Work instructions ▸
A) According to the review, in what year was the conference held from which the volume stems?
B) Return the passage of the review starting with "The experience of" and going on through "J. Hayne (2024).".

Text section ▸
========================================
What was it like to be a Greek-speaker setting up new businesses and homes in unfamiliar lands, trading in routes that took you to the world's end? The volume edited by Krasilnikoff and Lowe helps us draw closer to those ‘Greeks of the frontier societies of the West’ (p. 1) and their strategies to navigate networks involving a variety of local and migrant groups. Their aim is to make us ‘rethink what it meant to be part of the Greek colonial experience, and even what it meant to be Greek’ (p. xii).

The experience of migrant communities in the ancient Mediterranean, especially of Greeks and Phoenicians, has received much recent attention. Some examples are the ERC project on ‘Migration and the Making of the Ancient Greek World’ (MIGMAG), centred on the central and eastern Mediterranean; D. Demetriou's Phoenicians among Others: Why Migrants Mattered in the Ancient Mediterranean (2023); and Local Experiences of Connectivity and Mobility in the Ancient West-Central Mediterranean, edited by L. Gosner and J. Hayne (2024).

This book comprises twelve short chapters, with individual bibliographies and plenty of illustrations. Eight focus on Iberia and four on southern Italy or the central Mediterranean. The ‘context’ chapters are, however, limited to Magna Graecia and do not draw systematic connections with Iberia (The Greeks in Iberia and the Greeks in Italy would be a more accurate title). The addition of chapters on other areas, such as Libya, Egypt or the Black Sea, would have provided more of a context for the Greek experience at the ‘far ends’ of their networks. Beyond issues of focus, the gap between the conference from which the volume stems (2013) and its publication (2024) is less than ideal. Although some chapters were commissioned later, the bibliography rarely goes beyond 2016. Still, the chapters are individually of great quality and provide interesting syntheses and analysis of the data, whether written documents, visual arts, pottery finds, architecture, coins or all of the above.
========================================
Source material ▸
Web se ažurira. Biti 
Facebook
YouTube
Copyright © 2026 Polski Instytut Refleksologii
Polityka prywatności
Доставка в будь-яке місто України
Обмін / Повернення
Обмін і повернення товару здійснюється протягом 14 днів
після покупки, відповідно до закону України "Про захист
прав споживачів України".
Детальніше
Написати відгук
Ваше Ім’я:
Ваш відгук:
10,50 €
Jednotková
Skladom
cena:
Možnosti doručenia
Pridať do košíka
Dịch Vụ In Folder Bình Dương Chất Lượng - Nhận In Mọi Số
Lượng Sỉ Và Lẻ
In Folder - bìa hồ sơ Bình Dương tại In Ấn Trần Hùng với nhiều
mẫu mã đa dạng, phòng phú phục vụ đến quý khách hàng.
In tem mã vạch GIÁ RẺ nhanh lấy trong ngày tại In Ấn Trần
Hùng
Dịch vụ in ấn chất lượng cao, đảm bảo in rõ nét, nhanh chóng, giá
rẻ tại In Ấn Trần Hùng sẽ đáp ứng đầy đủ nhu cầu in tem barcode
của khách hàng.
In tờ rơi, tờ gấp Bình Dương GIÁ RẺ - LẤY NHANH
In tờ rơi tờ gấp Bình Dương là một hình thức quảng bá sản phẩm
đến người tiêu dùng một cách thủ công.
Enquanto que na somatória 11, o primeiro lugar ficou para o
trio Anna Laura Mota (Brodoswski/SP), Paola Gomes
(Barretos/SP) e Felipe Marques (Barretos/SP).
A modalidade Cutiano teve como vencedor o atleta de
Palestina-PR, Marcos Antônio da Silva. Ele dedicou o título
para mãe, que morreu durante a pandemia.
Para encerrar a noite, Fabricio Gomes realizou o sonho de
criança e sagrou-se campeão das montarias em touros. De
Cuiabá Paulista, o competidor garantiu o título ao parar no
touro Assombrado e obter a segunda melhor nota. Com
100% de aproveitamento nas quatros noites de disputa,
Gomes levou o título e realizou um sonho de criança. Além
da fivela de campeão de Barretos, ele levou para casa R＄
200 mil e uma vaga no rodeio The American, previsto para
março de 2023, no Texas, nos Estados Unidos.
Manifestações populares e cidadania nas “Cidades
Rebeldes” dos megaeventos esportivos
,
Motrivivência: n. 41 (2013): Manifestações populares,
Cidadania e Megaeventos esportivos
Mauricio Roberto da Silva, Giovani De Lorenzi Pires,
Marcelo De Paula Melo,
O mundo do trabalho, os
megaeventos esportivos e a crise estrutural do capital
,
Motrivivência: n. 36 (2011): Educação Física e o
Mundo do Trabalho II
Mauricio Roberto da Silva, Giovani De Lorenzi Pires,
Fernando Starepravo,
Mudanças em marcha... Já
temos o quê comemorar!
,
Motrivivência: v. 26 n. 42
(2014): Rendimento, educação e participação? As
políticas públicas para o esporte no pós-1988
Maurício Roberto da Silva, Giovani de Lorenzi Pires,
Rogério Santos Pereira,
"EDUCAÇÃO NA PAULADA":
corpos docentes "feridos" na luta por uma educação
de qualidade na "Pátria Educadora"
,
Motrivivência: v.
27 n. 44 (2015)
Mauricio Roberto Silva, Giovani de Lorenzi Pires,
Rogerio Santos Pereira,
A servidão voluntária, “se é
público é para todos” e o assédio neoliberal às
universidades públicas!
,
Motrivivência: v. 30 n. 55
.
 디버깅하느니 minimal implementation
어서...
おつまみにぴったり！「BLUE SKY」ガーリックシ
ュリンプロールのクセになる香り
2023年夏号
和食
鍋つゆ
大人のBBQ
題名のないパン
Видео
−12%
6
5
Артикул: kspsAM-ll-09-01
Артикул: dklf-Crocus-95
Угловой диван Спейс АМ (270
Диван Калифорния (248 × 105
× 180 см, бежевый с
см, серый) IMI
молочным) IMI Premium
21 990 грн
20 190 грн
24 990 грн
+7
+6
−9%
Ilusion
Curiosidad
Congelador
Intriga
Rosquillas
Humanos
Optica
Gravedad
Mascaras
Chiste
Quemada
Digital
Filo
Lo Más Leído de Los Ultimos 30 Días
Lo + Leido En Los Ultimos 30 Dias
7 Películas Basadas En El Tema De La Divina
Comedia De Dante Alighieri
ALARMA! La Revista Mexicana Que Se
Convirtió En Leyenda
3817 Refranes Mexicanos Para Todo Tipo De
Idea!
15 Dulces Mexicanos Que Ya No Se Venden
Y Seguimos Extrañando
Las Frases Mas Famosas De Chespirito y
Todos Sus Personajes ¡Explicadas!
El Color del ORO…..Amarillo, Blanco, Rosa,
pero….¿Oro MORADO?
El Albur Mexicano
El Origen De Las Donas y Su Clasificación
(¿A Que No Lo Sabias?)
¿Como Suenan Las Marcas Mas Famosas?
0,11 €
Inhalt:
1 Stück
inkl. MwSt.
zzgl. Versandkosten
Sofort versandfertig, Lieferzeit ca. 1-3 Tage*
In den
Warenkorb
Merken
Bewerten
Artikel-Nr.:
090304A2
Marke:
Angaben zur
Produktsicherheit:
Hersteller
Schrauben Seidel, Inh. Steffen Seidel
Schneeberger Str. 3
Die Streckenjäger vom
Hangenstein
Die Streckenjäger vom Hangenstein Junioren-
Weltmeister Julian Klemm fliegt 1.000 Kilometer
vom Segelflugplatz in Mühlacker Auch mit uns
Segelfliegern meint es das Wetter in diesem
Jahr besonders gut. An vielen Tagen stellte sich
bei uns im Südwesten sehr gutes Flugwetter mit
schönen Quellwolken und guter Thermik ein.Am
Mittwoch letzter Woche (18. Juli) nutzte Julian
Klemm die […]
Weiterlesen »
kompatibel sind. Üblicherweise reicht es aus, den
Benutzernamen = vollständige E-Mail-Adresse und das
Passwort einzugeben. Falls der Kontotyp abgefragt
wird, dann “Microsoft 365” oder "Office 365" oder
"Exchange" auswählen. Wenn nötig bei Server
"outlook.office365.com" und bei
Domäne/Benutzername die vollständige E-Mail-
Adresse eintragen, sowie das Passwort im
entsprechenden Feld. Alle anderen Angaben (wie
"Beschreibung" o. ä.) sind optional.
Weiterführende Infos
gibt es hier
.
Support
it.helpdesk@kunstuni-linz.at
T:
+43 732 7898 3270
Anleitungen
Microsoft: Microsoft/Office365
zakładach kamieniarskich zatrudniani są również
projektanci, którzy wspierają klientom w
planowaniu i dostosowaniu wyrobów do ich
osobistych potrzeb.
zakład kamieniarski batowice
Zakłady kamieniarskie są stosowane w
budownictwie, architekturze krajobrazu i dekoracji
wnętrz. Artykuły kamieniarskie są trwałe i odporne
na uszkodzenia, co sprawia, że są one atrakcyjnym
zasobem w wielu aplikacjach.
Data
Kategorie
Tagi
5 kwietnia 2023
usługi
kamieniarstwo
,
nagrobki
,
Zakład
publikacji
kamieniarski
========================================
Results for the exercise ▸
A) 2013

B)
The experience of migrant communities in the ancient Mediterranean, especially of Greeks and Phoenicians, has received much recent attention. Some examples are the ERC project on ‘Migration and the Making of the Ancient Greek World’ (MIGMAG), centred on the central and eastern Mediterranean; D. Demetriou's Phoenicians among Others: Why Migrants Mattered in the Ancient Mediterranean (2023); and Local Experiences of Connectivity and Mobility in the Ancient West-Central Mediterranean, edited by L. Gosner and J. Hayne (2024).